With the vast majority of us still working from home, a digital twin might be used in a variety of ways. Some companies have explored their use in training by sending engineers headsets, which visualise a digital twin of a machine or component, using it to run through different scenarios. They may even be used to present instructional data for training, replacing the need for hours spent running through manuals and making it more digestible for the user.

  • However, digital twins need not be the preserve of engineering and tech people alone.

As we look towards a return to the office in 2021, digital twins might be used more commonly to map out offices and look at theoretical layouts that might help accommodate all of a business’s employees while helping them to social distance.

In principle, the only limit is the ability to create sufficiently detailed digital models and the different scenarios and contexts in which to test them. Indeed, this is where digital twins can come into their own.

Self-driving cars, for instance, will require a lot of sensing and decision-making technology and with that comes the need to understand how these perform in very different environments – whether it is on a motorway in California or the streets of Edinburgh. A digital twin can provide some of this data before the need to physically test the vehicle in multiple locations.

It may seem challenging for Scottish companies to develop digital twin technologies against a backdrop of multinationals doing likewise. But, these large companies are addressing fundamental technology challenges that will help realise digital twins on a wider scale, and they are actively looking to collaborate with organisations which have specific end-market knowledge.
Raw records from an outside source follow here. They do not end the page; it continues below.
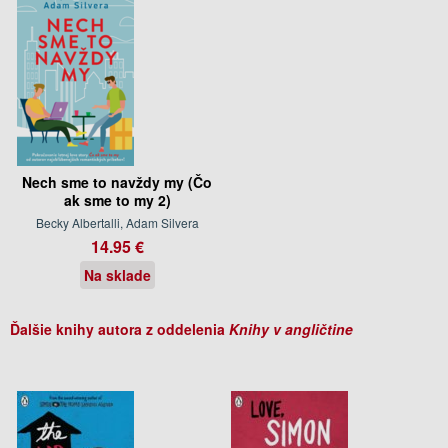
Nech sme to navždy my (Čo
ak sme to my 2)
Becky Albertalli, Adam Silvera
14.95 €
Na sklade
Ďalšie knihy autora z oddelenia
Knihy v angličtine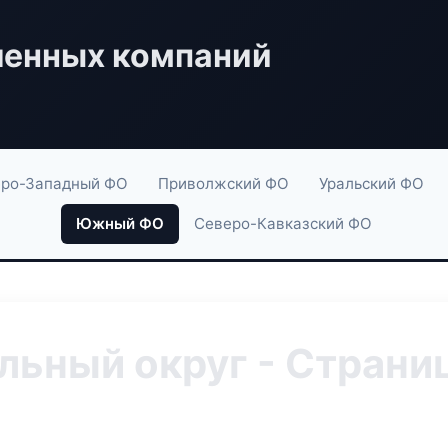
енных компаний
ро-Западный ФО
Приволжский ФО
Уральский ФО
Южный ФО
Северо-Кавказский ФО
ьный округ - Страниц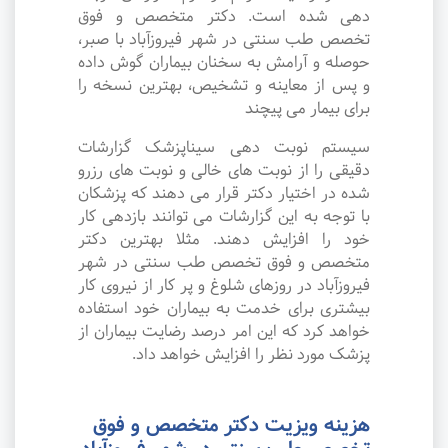
دهی شده است. دکتر متخصص و فوق
تخصص طب سنتی در شهر فیروزآباد با صبر،
حوصله و آرامش به سخنان بیماران گوش داده
و پس از معاینه و تشخیص، بهترین نسخه را
برای بیمار می پیچند
سیستم نوبت دهی سیناپزشک گزارشات
دقیقی را از نوبت های خالی و نوبت های رزرو
شده در اختیار دکتر قرار می دهند که پزشکان
با توجه به این گزارشات می توانند بازدهی کار
خود را افزایش دهند. مثلا بهترین دکتر
متخصص و فوق تخصص طب سنتی در شهر
فیروزآباد در روزهای شلوغ و پر کار از نیروی کار
بیشتری برای خدمت به بیماران خود استفاده
خواهد کرد که این امر درصد رضایت بیماران از
پزشک مورد نظر را افزایش خواهد داد.
هزینه ویزیت دکتر متخصص و فوق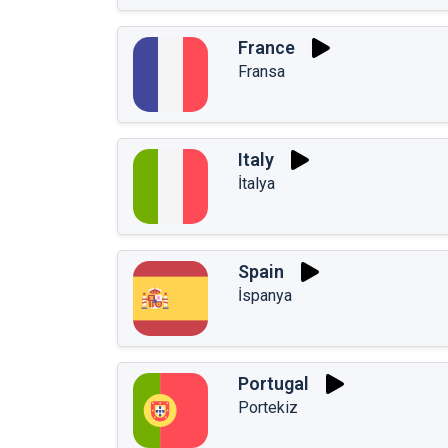
France
Fransa
Italy
İtalya
Spain
İspanya
Portugal
Portekiz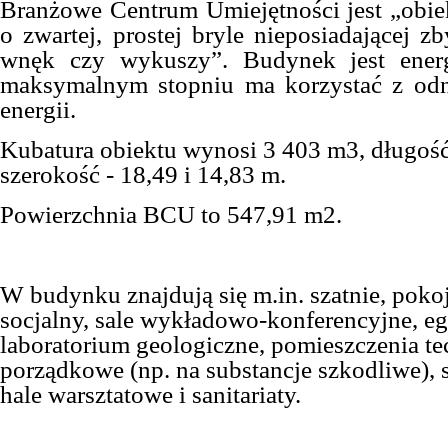
Branżowe Centrum Umiejętności jest „obi
o zwartej, prostej bryle nieposiadającej z
wnęk czy wykuszy”. Budynek jest ener
maksymalnym stopniu ma korzystać z odn
energii.
Kubatura obiektu wynosi 3 403 m3, długość
szerokość - 18,49 i 14,83 m.
Powierzchnia BCU to 547,91 m2.
W budynku znajdują się m.in. szatnie, pokoj
socjalny, sale wykładowo-konferencyjne, e
laboratorium geologiczne, pomieszczenia te
porządkowe (np. na substancje szkodliwe),
hale warsztatowe i sanitariaty.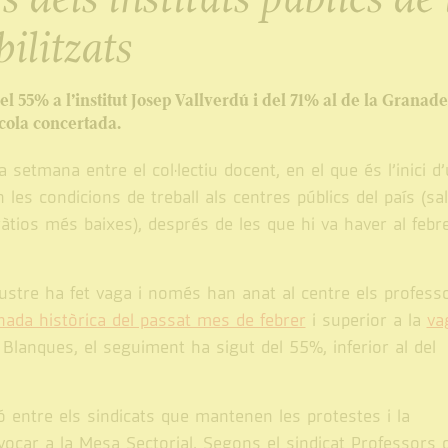
ilitzats
l 55% a l’institut Josep Vallverdú i del 71% al de la Granade
scola concertada.
 setmana entre el col·lectiu docent, en el que és l’inici d
es condicions de treball als centres públics del país (sal
tios més baixes), després de les que hi va haver al febre
claustre ha fet vaga i només han anat al centre els profess
nada històrica del passat mes de febrer
i superior a la
va
s Blanques, el seguiment ha sigut del 55%, inferior al del
ó entre els sindicats que mantenen les protestes i la
vocar a la Mesa Sectorial. Segons el sindicat Professors 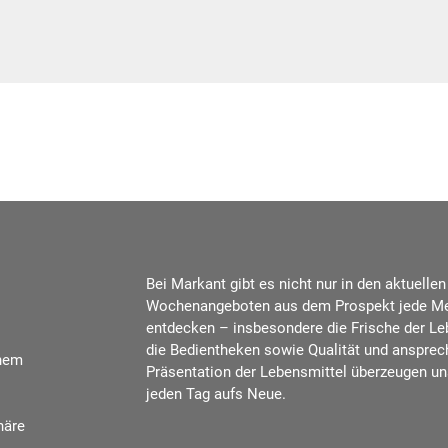
Bei Markant gibt es nicht nur in den aktuellen
Wochenangeboten aus dem Prospekt jede M
entdecken – insbesondere die Frische der Le
die Bedientheken sowie Qualität und anspre
inem
Präsentation der Lebensmittel überzeugen u
jeden Tag aufs Neue.
häre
  • With that comes opportunity.

Significantly more companies will need access to commercial-grade tools that allow them to create twins of their own products, services and processes, without having to employ machine learning, software, IoT, IT and visualisation specialists. This leaves a gap for smaller companies to fill and one company doing just that is Northern Ireland-based 3DEO, which is looking at the visualisation of data in ports and harbours, among a range of possible applications.

So, for any company looking at digital twins, do not be daunted. The concept may at first appear nebulous and the applications potentially endless. But, with the right definition – what do you want it to do and what do you want it to achieve – creating a digital twin could be a significant addition to support your products, services, or processes.